One bullet missed but the other struck his left leg, leaving his clothes and his camera soaked in blood. He was in stable condition.

The Basra joint operations center also announced that Iraqi soldiers had detained two suspected militia figures in the Qibla area, but a gun battle broke out during the raid and an Iraqi army vehicle was set on fire.

The Interior Ministry spokesman, Maj. Gen. Abdul-Karim Khalaf, said Tuesday that 200 people had been killed, 600 wounded and 170 suspects detained during operations in Basra and he reiterated that an April 8 deadline for gunmen to surrender their weapons would be maintained.

The provincial governor, Mohammed al-Waili, also said the overall situation in the city was "very calm and stable" and a measure of normalcy was returning.

"We issued orders to all government employees to go to their offices starting from today and they will be obliged to work their full schedule," he said.

The faltering effort to drive Shiite militias from Basra has raised doubts about whether the Iraqis are capable of maintaining security in Iraq just a week before top U.S. commander Gen. David Petraeus is to brief Congress about prospects for further American troop cuts.
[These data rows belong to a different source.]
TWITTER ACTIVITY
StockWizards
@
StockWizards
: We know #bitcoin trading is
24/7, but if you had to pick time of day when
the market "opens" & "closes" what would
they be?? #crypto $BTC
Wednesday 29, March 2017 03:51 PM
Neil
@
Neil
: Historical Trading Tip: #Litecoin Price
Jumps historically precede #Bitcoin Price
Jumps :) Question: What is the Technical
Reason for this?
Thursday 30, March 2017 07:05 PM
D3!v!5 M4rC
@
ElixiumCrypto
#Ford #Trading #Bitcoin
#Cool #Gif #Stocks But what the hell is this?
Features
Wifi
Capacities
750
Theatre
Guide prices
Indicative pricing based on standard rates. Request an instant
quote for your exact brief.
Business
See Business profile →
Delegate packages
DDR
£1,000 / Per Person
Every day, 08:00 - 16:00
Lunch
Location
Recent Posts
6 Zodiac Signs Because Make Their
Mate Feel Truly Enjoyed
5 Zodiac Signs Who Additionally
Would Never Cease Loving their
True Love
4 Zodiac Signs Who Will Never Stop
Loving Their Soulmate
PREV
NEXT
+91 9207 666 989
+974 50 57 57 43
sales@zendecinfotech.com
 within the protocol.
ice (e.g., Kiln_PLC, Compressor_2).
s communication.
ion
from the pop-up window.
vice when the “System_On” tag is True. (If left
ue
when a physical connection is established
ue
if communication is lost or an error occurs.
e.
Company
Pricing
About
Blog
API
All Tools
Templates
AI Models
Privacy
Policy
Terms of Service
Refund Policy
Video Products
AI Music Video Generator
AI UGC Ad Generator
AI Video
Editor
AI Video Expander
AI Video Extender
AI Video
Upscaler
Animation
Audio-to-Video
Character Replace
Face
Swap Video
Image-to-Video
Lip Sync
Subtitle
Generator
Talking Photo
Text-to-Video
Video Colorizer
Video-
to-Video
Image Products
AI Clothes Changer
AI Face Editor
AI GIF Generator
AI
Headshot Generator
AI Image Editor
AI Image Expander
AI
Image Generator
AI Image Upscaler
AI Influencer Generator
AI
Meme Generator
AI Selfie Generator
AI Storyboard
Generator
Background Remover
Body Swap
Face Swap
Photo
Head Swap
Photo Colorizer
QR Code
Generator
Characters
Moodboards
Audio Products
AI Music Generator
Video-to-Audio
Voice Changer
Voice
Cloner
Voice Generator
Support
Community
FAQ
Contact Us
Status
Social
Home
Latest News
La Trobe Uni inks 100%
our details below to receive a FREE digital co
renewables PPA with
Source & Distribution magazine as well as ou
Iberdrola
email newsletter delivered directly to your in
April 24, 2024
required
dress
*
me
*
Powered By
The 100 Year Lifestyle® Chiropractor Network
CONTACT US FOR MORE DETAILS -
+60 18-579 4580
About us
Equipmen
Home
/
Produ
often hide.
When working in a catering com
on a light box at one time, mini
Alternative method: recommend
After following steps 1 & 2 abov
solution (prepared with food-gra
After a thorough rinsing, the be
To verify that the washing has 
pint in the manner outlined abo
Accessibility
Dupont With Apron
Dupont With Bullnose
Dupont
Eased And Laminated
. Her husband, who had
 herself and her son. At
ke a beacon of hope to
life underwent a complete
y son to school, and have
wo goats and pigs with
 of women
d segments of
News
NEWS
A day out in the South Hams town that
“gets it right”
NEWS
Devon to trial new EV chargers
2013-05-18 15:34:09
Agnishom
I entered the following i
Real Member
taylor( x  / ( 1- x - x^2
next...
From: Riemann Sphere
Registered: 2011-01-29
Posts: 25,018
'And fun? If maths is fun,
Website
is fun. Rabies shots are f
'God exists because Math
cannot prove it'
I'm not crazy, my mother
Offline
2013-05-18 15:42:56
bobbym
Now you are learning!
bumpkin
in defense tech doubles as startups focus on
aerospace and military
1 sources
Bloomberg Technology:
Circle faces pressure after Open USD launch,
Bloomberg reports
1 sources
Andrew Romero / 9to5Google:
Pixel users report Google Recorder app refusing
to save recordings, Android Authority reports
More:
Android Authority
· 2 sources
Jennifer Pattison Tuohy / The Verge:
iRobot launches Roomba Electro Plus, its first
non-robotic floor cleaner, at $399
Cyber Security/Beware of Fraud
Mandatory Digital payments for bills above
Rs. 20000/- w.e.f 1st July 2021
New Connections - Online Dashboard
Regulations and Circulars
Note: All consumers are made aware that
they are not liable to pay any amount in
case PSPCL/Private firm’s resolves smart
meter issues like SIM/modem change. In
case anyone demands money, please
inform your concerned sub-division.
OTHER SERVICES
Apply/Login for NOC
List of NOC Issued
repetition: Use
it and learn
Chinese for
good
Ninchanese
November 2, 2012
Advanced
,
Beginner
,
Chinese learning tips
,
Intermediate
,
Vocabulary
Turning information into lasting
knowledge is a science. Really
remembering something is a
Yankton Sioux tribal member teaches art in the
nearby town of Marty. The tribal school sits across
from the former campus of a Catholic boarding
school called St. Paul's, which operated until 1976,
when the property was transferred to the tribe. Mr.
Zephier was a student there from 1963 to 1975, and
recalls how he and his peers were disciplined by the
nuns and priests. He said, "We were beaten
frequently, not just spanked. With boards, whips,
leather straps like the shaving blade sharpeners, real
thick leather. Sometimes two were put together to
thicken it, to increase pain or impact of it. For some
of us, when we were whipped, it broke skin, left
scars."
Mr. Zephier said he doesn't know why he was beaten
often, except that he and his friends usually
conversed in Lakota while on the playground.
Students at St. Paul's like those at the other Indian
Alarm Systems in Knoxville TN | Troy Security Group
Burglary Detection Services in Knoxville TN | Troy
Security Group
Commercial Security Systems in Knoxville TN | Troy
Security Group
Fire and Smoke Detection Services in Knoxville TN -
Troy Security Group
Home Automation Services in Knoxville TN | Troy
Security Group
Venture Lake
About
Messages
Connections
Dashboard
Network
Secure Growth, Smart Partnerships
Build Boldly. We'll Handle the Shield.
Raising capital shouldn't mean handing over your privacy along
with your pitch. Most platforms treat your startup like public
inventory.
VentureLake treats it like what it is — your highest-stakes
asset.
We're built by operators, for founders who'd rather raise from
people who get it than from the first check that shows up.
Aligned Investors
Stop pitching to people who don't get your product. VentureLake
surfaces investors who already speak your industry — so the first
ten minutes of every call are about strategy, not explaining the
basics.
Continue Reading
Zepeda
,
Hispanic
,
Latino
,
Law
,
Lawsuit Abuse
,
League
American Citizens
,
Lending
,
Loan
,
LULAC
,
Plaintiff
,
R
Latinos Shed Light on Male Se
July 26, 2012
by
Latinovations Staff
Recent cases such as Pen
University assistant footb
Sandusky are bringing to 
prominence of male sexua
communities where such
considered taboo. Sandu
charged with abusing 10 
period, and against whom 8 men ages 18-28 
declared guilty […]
On Tuesday, Britain froze plans to withdraw about 1,500 soldiers from its 4,000-strong military force that is concentrated in the Basra area this spring and hand over more security responsibility to the Iraqis.

"It is prudent that we pause any further reductions while the current situation is unfolding," British Defense Secretary Des Browne told the House of Commons.

Suspected al Qaeda in Iraq insurgents, meanwhile, continued their campaign against fellow Sunnis who have joined forces with the Americans against the terror network.

Four of the U.S.-allied fighters were killed Wednesday and four others abducted at a fake checkpoint near Duluiyah, 45 miles north of Baghdad, police said.